(Data excerpts begins)
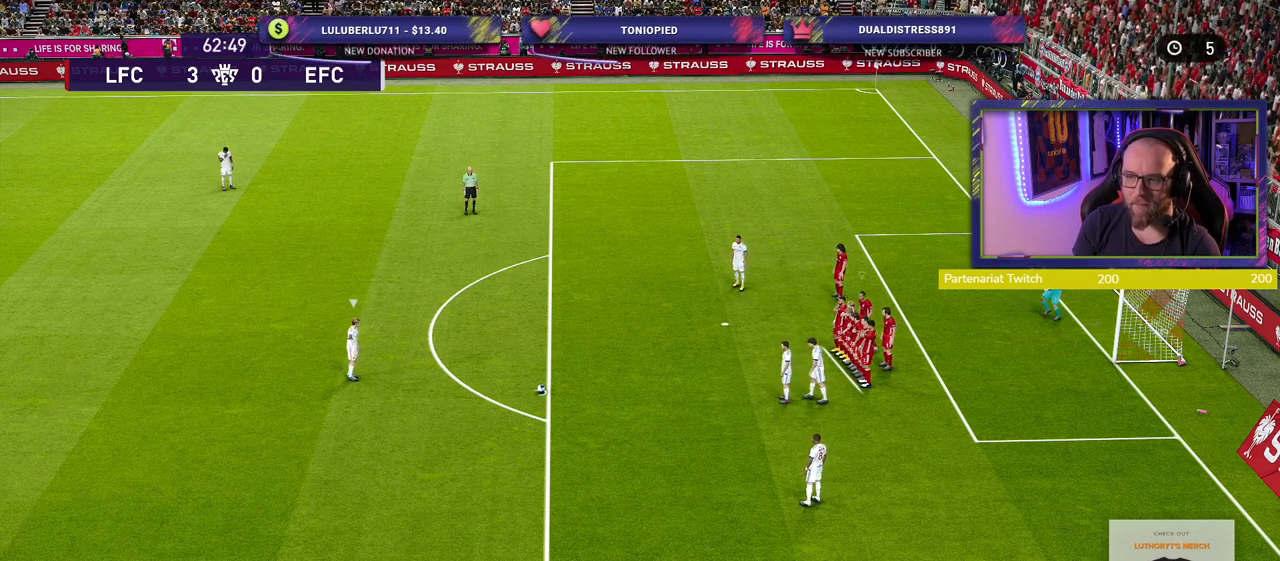
{"buttons": [], "left_stick": "center", "right_stick": "center", "events": [[60, "L1", "down"], [220, "L1", "up"]]}
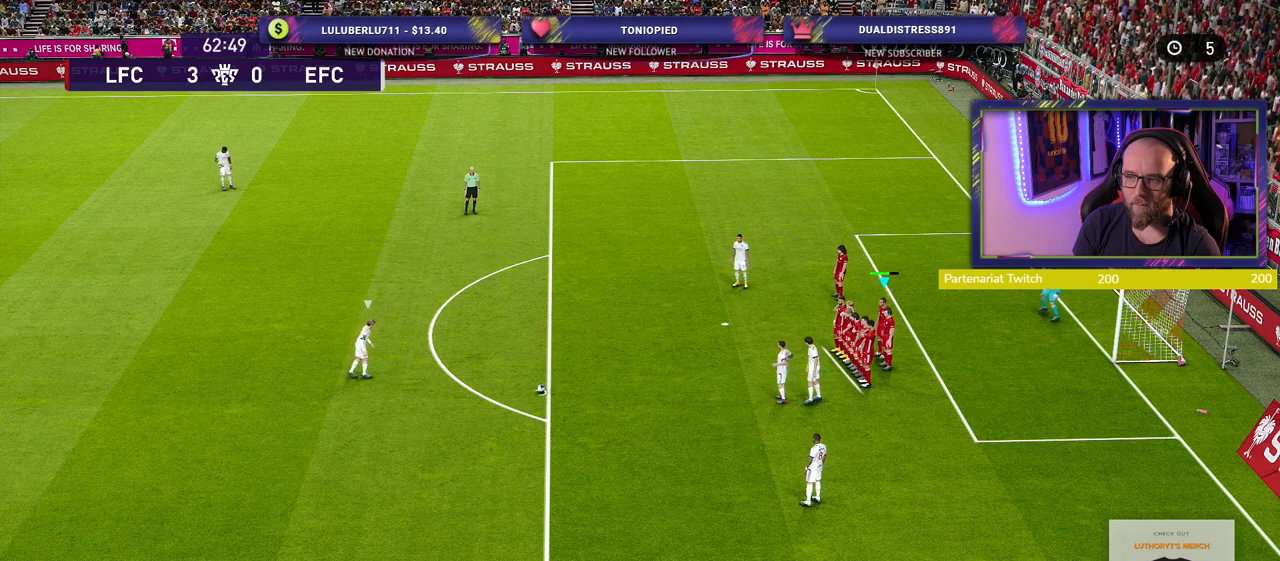
{"buttons": [], "left_stick": "left", "right_stick": "center", "events": [[440, "left_stick", "left"]]}
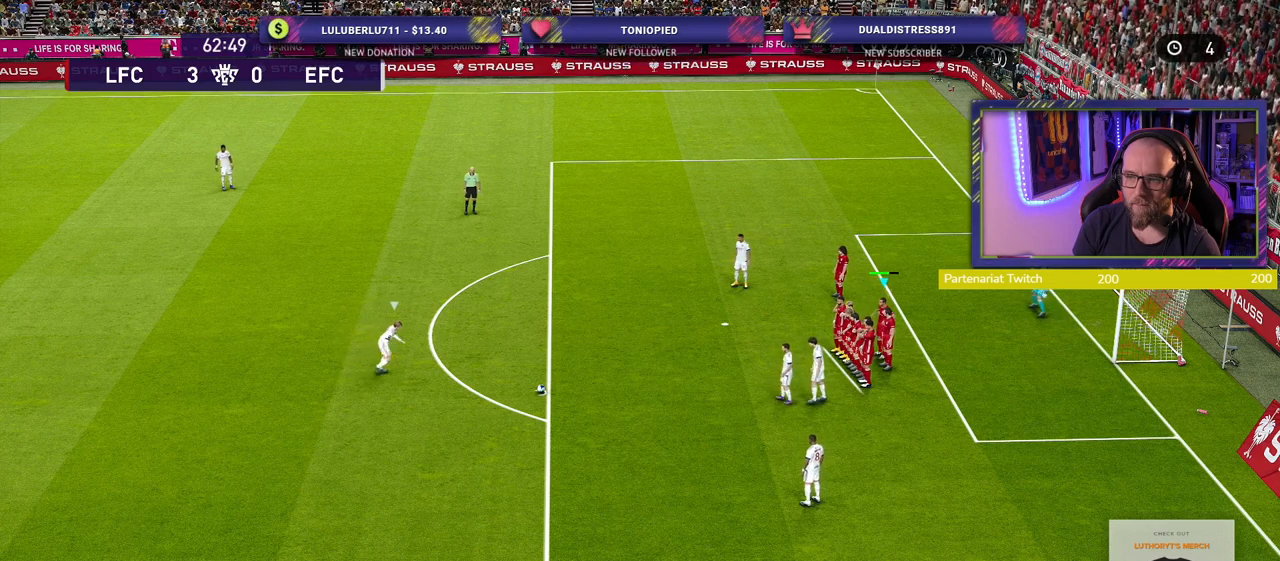
{"buttons": [], "left_stick": "up-left", "right_stick": "center", "events": [[60, "left_stick", "up-left"]]}
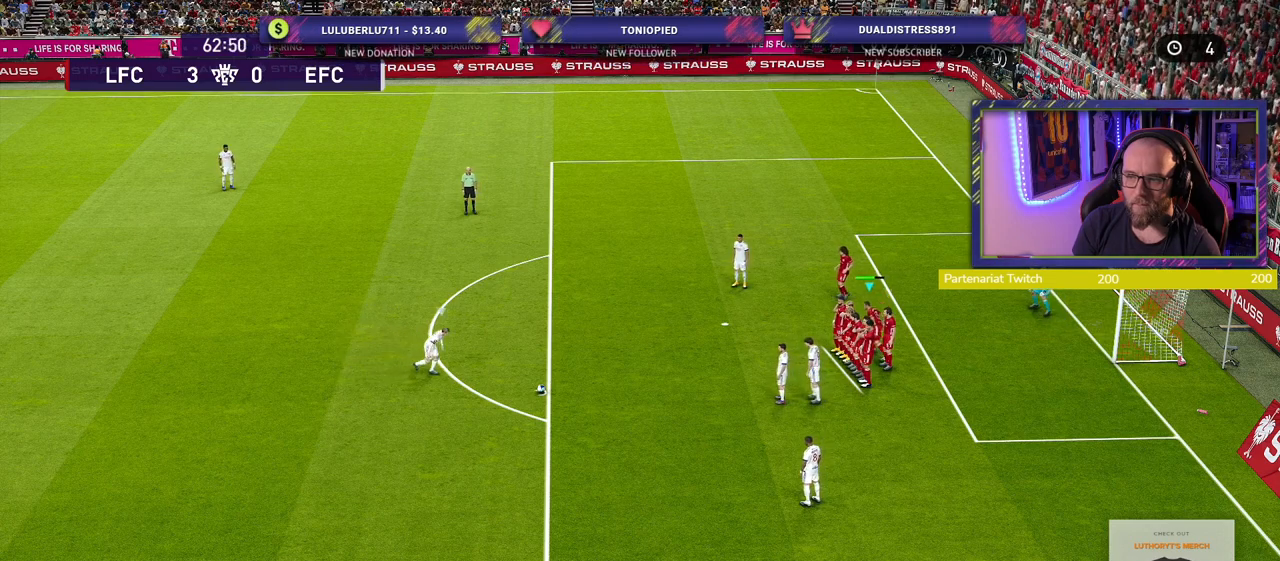
{"buttons": ["CROSS"], "left_stick": "left", "right_stick": "center", "events": [[40, "left_stick", "left"], [160, "left_stick", "center"], [360, "left_stick", "left"], [420, "CROSS", "down"]]}
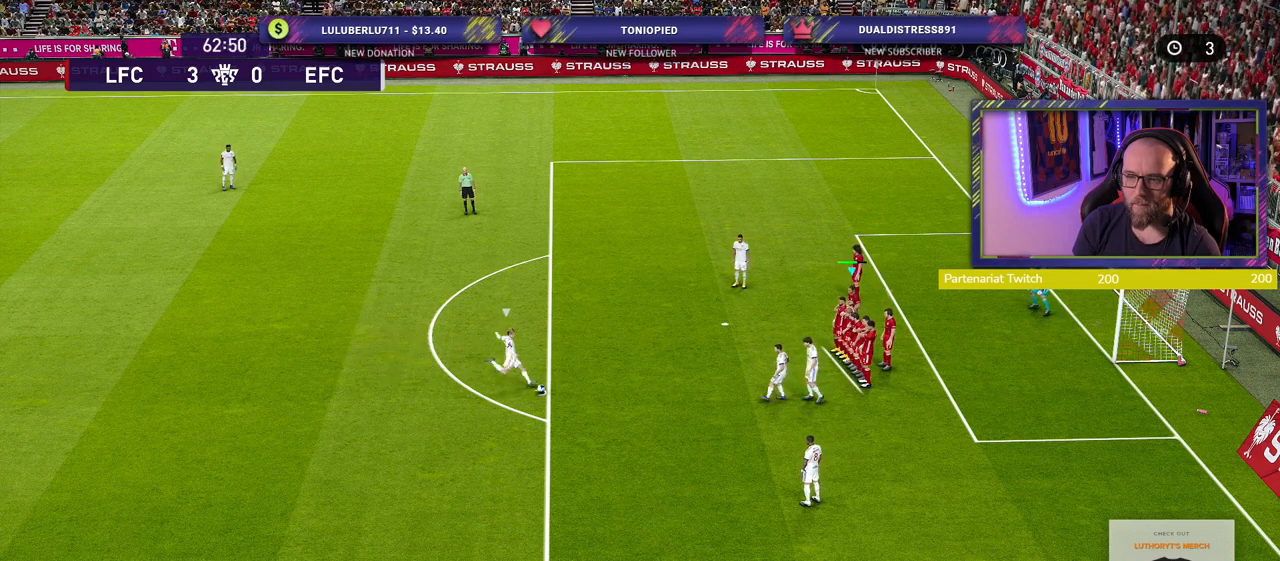
{"buttons": [], "left_stick": "left", "right_stick": "center", "events": [[60, "CROSS", "up"], [120, "CROSS", "down"], [280, "CROSS", "up"]]}
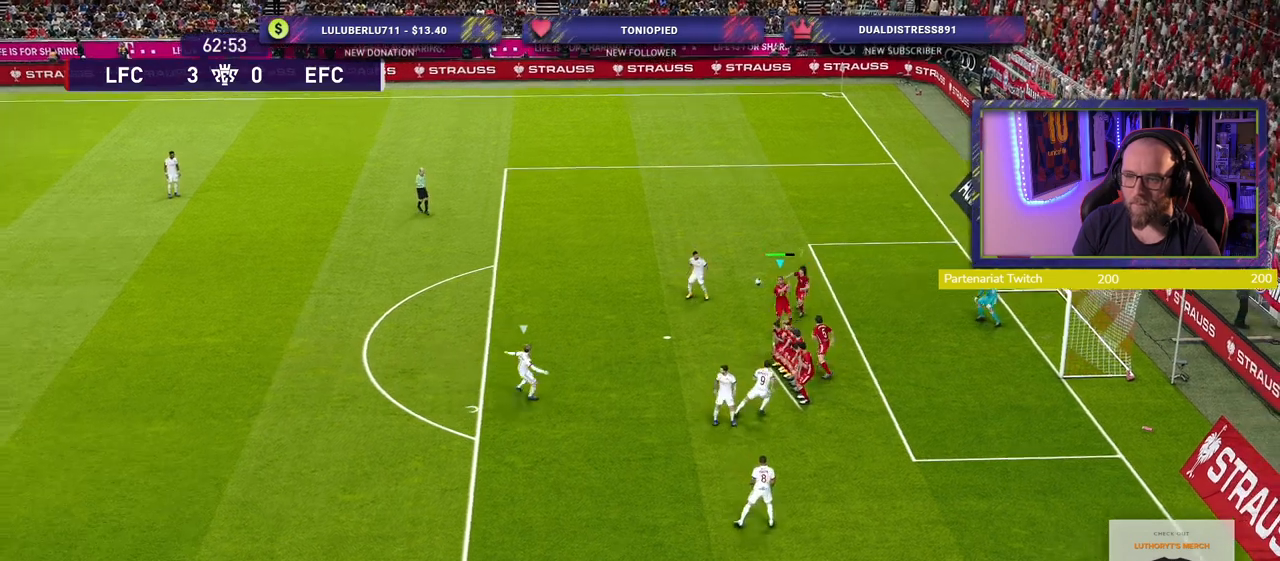
{"buttons": [], "left_stick": "left", "right_stick": "center", "events": []}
(Data excerpts ends)
[Work item] Number only, please: work out how many lines of the listing hold "down".

[Output of the task] 3